Setelah terdengar suara air, bukan berarti makin dekat lohh.. Masih perlu lagi tenaga ekstra untuk etape terakhir dengan kontur jalan yang sama namun makin curam. Namun jangan khawatir, setelah tiba di lokasi, semua lelah tadi dijamin halal pasti hilang. Tidak ada yang perjuangan yang sia-sia memang… Saya ternganga. Menurut saya (yang sebenernya) lebih suka pantai ini, adalah air terjun terindah yang pernah saya lihat. Apalagi jika dibandingkan dengan banyak air terjun di Bogor yang sering saya kunjungi. Ada beberapa mata air dengan tinggi sekitar 80 meter. Uniknya airnya tidak jatuh di tebing, melainkan di tumbuh-tumbuhan yang tumbuh subur. Air sungai dibawah air terjun cukup deras tapi kita tetap bisa berenang. Suasan hutan tropis yang alami masih kental terasa. Sebuah acara TV mengatakan ini adalah salah satu air terjun terbaik di dunia. Puluhan tahun mengenal Lahat rasanya saya belum menemukan satu fenoma alam sebagus itu?! Saya sampai bingung sendiri, kok baru sekarang ketahuannya? Gue yang gak gaul atau gimana ? Eh..lucunya penduduk Lahat yang menetap pun banyak yang tahu baru baru ini saja. Selidik punya selidik ternyata tempat ini baru in setelah ditemukan oleh seorang pencinta trekking dan menyebar di kalangan blogger travel.  *kemudian duduk selonjoran sambil menikmati kupi Lahat…. *

C360_2015-09-29-17-48-20-812

Tidak seperti air terjun di Bogor yang sudah komersil, disini hampir tidak ada pedagang, hanya ada 1 ibu-ibu yang berjualan kopi dan mi instan hangat. Kopinya wajib dicoba, karena Lahat adalah salah satu penghasil kopi di Indonesia. Pun tidak ada toilet! Hanya ada terpal tertutup yang difungsikan sebagai toilet. Benar-benar masih perawan. Soal tarif masuk juga sebenarnya belum resmi. Hati-hati karena di persimpangan jalan sering ada yang meminta uang allias pungli. Tarif yang “setengah resmi” adalah saat masuk lokasi sebesar Rp3000/orang. Plus bayar parkir untuk mobil dan ojek per sekali jalan masing-masing Rp10 ribu. Kenapa setengah resmi? Karena tiket retribusi pun tak ada fisiknya. Nampaknya itu “cuma inisiatif” penduduk sekitar saja.  Pemerintah Lahat sepertinya punya PR besar sekali untuk menata wilayah ini. Terlihat memang sudah ada pembangunan jalan baru menuju lokasi. Tapi sebenernya di jalur menantang tadi, bisa dibangun anak-anak tangga sehingga wisatawan tidak perlu super berjuang untuk sampai disini. Soal retribusi, menurut saya sangat perlu dilakukan. Minimal untuk biaya kebersihan. Saya melihat banyak anak-anak muda membawa kertas berisi ungkapan perasaan untuk difoto, yang sangat dikhawatirkan menjadi sampah baru kekayaan alam yang bersih ini.
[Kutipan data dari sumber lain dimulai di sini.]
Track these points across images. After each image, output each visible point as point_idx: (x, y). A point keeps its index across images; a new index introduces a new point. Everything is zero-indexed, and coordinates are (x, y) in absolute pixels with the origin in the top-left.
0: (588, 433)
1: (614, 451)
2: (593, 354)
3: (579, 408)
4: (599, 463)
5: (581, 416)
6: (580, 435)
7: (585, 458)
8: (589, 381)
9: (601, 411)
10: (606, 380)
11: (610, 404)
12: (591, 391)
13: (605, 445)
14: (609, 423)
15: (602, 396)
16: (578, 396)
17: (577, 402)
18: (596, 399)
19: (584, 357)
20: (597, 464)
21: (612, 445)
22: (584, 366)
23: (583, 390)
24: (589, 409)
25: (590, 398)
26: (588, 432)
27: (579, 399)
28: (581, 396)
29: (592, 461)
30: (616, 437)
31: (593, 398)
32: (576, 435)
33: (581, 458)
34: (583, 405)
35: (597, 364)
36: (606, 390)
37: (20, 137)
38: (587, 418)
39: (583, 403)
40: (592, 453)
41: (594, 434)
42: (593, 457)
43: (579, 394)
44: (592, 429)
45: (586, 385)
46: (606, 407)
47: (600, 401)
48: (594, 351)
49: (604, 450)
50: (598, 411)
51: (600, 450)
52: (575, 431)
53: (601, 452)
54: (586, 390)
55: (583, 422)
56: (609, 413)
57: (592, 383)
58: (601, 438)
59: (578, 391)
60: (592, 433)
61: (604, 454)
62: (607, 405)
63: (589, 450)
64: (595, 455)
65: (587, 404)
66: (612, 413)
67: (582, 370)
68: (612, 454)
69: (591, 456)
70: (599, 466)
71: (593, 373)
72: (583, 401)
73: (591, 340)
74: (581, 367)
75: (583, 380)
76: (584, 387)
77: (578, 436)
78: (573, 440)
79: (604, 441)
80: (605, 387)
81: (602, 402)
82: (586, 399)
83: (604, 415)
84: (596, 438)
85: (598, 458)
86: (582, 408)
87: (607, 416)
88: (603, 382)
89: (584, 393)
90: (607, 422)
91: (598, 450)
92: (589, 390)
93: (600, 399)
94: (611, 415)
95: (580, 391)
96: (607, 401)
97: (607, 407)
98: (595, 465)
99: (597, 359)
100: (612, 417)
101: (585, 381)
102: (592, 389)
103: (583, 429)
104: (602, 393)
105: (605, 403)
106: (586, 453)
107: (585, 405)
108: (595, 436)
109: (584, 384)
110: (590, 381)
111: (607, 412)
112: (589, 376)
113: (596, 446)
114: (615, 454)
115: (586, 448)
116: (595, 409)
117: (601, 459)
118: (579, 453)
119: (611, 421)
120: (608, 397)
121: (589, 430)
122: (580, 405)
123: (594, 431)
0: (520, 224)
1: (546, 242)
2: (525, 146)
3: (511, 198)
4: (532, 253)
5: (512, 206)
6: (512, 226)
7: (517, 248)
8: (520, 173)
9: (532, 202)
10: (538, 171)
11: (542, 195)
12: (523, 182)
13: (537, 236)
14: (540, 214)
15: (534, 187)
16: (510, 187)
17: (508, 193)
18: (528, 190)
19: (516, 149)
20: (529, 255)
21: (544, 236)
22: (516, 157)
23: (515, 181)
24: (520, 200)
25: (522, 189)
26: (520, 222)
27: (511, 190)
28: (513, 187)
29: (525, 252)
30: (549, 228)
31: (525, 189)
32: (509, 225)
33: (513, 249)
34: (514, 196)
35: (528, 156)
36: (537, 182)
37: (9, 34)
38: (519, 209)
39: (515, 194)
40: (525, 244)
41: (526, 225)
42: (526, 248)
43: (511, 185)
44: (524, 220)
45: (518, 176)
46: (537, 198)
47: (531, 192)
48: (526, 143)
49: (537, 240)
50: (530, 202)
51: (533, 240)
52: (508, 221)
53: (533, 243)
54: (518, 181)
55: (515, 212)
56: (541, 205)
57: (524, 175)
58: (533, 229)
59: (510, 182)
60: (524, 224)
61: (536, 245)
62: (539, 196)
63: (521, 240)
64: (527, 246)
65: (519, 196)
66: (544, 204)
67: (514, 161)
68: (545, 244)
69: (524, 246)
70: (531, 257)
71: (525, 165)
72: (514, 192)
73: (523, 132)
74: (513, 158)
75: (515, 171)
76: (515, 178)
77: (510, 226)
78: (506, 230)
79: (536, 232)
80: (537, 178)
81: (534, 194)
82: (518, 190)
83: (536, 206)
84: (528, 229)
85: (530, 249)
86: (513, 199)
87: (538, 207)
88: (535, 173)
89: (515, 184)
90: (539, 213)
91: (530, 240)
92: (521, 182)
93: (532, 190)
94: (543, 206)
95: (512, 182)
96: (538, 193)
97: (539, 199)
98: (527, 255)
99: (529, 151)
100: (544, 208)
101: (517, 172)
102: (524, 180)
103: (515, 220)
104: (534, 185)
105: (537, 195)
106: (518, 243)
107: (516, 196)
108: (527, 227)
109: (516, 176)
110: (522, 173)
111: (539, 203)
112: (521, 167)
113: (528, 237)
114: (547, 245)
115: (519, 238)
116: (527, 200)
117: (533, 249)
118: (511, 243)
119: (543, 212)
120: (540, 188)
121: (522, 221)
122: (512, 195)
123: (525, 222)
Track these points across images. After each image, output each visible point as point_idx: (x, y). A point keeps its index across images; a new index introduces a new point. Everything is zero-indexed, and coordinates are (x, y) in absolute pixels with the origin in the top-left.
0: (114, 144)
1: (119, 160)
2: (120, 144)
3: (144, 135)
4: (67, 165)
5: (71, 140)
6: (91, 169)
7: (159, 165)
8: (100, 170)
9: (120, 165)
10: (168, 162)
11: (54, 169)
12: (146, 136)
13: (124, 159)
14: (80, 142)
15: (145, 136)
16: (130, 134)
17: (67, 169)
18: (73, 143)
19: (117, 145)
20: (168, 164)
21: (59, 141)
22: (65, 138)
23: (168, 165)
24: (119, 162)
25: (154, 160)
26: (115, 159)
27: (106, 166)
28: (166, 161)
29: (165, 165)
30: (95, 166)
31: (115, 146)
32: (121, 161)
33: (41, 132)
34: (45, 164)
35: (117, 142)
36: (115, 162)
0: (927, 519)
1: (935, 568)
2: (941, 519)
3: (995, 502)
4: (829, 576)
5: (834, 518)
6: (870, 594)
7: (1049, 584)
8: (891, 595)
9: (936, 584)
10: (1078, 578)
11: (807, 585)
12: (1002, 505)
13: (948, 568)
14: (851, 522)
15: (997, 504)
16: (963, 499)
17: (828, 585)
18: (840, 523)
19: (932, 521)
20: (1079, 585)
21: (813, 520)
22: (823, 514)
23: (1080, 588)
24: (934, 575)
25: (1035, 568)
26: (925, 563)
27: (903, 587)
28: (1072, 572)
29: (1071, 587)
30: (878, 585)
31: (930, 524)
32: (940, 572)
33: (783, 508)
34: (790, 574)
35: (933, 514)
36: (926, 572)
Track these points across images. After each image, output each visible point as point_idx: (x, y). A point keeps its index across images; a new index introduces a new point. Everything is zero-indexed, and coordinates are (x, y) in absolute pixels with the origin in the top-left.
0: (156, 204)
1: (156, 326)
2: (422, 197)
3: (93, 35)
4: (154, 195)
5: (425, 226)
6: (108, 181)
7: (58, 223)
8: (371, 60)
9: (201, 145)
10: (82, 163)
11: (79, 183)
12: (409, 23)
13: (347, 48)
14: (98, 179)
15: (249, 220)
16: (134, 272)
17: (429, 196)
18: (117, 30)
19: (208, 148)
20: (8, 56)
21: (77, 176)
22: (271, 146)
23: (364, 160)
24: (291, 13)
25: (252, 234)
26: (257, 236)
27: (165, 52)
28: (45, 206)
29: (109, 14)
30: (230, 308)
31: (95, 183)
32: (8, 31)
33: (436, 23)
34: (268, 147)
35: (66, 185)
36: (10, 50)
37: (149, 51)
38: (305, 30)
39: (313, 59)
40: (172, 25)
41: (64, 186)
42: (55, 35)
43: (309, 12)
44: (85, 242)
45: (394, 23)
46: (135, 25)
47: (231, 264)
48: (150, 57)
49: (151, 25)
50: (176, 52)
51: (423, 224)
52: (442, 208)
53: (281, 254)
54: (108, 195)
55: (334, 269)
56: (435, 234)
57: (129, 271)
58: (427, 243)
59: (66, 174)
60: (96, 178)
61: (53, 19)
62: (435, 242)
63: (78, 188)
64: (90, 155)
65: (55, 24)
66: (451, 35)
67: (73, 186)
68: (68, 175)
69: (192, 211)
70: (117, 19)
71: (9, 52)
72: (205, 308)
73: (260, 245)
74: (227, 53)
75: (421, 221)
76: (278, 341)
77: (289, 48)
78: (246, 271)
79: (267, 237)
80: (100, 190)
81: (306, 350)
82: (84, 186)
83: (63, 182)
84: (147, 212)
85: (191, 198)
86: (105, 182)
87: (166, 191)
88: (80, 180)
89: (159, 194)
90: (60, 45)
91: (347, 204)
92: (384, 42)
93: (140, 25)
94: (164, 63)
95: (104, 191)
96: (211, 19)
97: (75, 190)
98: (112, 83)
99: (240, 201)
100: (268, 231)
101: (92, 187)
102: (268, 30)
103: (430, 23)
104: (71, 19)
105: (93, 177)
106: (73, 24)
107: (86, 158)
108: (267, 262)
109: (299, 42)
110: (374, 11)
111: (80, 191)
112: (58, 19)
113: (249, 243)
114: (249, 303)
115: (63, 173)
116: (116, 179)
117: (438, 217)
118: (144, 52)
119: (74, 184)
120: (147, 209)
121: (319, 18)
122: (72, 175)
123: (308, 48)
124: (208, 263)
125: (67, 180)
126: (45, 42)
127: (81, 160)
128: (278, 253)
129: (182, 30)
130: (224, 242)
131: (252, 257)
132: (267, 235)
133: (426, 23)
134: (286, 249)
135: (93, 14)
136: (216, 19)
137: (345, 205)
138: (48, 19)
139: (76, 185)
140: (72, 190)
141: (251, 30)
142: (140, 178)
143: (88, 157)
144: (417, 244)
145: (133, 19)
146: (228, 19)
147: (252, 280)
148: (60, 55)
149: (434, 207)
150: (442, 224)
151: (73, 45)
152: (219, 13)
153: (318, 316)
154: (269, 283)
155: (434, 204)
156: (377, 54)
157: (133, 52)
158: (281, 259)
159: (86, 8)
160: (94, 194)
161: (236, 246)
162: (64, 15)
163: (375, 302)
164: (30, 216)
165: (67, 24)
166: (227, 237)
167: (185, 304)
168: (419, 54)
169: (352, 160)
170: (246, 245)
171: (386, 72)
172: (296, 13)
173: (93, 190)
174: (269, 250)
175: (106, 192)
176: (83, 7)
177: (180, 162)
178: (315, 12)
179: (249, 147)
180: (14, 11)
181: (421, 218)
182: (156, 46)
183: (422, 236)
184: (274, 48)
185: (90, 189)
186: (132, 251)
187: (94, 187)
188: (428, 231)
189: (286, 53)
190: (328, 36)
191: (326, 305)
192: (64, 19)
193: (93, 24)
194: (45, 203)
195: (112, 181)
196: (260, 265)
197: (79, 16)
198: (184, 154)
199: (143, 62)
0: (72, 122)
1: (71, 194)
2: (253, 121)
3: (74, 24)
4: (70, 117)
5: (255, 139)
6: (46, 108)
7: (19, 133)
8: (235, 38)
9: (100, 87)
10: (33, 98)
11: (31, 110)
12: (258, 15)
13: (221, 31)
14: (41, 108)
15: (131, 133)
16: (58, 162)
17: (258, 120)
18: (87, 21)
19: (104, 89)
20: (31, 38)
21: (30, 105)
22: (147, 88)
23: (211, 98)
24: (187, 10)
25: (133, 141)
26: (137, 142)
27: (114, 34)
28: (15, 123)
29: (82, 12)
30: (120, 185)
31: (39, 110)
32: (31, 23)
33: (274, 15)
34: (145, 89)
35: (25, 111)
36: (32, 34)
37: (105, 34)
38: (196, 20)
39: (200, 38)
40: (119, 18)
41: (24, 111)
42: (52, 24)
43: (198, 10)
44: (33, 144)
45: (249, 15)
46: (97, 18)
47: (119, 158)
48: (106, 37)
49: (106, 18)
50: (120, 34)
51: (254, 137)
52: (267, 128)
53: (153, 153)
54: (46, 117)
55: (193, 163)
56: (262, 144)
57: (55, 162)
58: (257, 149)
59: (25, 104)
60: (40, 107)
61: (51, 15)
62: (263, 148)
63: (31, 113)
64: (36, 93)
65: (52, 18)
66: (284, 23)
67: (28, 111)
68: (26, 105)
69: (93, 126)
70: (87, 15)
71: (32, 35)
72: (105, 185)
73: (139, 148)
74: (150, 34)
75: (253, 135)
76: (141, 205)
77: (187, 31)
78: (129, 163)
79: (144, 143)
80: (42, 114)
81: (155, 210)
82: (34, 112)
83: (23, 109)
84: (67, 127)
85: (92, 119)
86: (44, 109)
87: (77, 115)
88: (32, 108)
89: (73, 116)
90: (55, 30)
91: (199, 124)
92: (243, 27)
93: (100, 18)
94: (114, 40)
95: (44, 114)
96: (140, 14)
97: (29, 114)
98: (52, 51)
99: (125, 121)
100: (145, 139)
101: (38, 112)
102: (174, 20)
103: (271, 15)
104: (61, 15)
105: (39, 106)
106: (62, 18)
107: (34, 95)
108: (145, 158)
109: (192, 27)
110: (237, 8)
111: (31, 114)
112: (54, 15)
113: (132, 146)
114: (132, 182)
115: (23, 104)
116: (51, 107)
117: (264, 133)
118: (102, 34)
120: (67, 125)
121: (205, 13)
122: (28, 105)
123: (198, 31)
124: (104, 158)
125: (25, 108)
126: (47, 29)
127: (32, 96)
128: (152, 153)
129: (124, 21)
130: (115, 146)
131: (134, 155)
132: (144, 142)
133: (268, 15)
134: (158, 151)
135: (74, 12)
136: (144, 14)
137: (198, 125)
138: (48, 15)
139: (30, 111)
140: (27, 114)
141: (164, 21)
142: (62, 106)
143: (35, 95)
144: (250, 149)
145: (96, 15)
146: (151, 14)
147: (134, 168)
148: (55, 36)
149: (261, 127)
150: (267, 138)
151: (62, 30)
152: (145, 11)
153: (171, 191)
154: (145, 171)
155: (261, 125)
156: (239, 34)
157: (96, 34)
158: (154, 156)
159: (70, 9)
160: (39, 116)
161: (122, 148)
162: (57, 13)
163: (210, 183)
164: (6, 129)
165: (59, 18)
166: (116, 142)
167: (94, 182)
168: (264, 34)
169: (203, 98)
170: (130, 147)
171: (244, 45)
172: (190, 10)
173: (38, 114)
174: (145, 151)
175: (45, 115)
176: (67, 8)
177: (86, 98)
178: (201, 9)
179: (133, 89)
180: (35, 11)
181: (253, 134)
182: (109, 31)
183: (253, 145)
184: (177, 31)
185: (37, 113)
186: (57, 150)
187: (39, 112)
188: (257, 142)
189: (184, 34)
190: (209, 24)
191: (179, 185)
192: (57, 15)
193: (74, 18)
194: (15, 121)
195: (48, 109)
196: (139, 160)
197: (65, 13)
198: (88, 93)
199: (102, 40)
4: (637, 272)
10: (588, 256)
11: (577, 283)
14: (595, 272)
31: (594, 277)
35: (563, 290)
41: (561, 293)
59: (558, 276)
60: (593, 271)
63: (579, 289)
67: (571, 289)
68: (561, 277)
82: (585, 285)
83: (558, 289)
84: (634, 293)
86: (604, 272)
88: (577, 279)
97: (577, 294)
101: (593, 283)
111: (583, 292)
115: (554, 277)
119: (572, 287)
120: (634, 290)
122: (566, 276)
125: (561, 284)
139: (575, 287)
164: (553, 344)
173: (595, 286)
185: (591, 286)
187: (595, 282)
C360_2015-09-29-17-49-14-341

Buat kalian yang ingin kesini, Curug Maung terletak di Kecataman Gumay Ulu Kabupaten Lahat, Sumsel. Dari Palembang, ibukota provinsi sekitar 5 jam untuk tiba di Lahat. Kendaraan umum ke Lahat sebagian besar adalah mobil-mobil travel, bis dan kereta api (hanya 1-2 kali dalam 1 hari). Kayaknya sih belum ada open trip kesini, tapi kalau mau tanya-tanya lebih detail silakan email saya yah, kali aja saya bisa bantu…

Hits: 1166

Gak perlu jauh-jauh kalo pengen ngerasain gimana lebaran di negri minoritas muslim. Gak perlu ke belahan dunia bermusim empat seperi Zimbabwe atau Nicaragua (loh.. ??). Cukup ke Pulau Samosir yang menurut David Sitanggang terletak di tengahnya Danau Toba. Pulau dengan luas sekitar 1,265 km2 ini dihuni tidak kurang 131.000 jiwa dimana setidaknya 90% diantaranya adalah non muslim.

Ceritanya, lebaran Idul Adha kemarin dalam rangkaian liburan, aku dan teman-teman terdampar di Pulau ini. Walau begitu, mengingat pesan leluhur, yang namanya sholat Ied tetep sebisa mungkin dijalankan meski hukum-nya sunnat. Sejak hari pertama saja seingatku tidak pernah sekalipun mendengar suara azan. Kami agak sedikit was was, jangan-jangan emang gak ada mesjid yang bisa jadi artinya besok pun gak bisa Sholat Ied. Sehari sebelum lebaran, Lala Cs berkelana di daerah seputaran penginapan untuk nge-cek keberadaan mesjid atau musholla dengan harapan besoknya bisa ada acara sholat Ied. Alhamdulillah ada,..dan setelah tanya-tanya Sholat Ied-nya akan dimulai pukul 7.30 pagi besoknya.

Malamnya boro-boro ada aroma khas kambing yang siap dikurban-kan esoknya, suara takbir pun gak ada. Sepi. Memang pas hujan sih, tapi baru kali ngerasa lebaran yang bener-bener gak ada bau bau lebarannya. Di Bogor, meski aku beberapa kali kelewatan sholat Ied karena kesiangan bangun, tetep ada nuansa hari raya-nya. Paginya, jam 6 kami sudah siap-siap, takut gak dapet tempat. Jam 6.30 kami sudah bertolak menuju mesjid. Walah, ternyata jalannya becek mana abis ujan pula dan yang pasti gak ada ojek (ini beneran, gak niru Cinta Laura). Udah gitu, ngelewatin rumah-rumah penduduk di gang sempit. Ketemulah mesjid yang dimaksud. Mesjinya kecil banget, aku kira-kira luasnya gak lebih dari 7 x 8 m. Sempit dan agak pengap. Pas kita sampe masih sepi. Ustadz-nya pun belum eksis. Menjelang 7.30 baru umat-umat lain berdatangan. Aku inget yang ngatur saf-saf para jamaah dandanan dan muka-nya persis Muklas sohib-nya Amrozi yang baru aja kepancung. Kirain yang model begitu cuman ada di Lamongan aja, ternyata udah happening juga di Tuk Tuk. Hehehehe..
Alhamdulillah makin lama makin penuh. Mesjid kecil yang sempit itu akhirnya sesak dengan sekitar 100an orang jamaah. Bahkan posisiku yang semula di dalam harus ikhlas bergeser ke luar untuk member space bagi makmum yang lain. Pulangnya tetep ada lontong dan santan khas lebaran meskipun kita ketemu-nya setelah di Medan.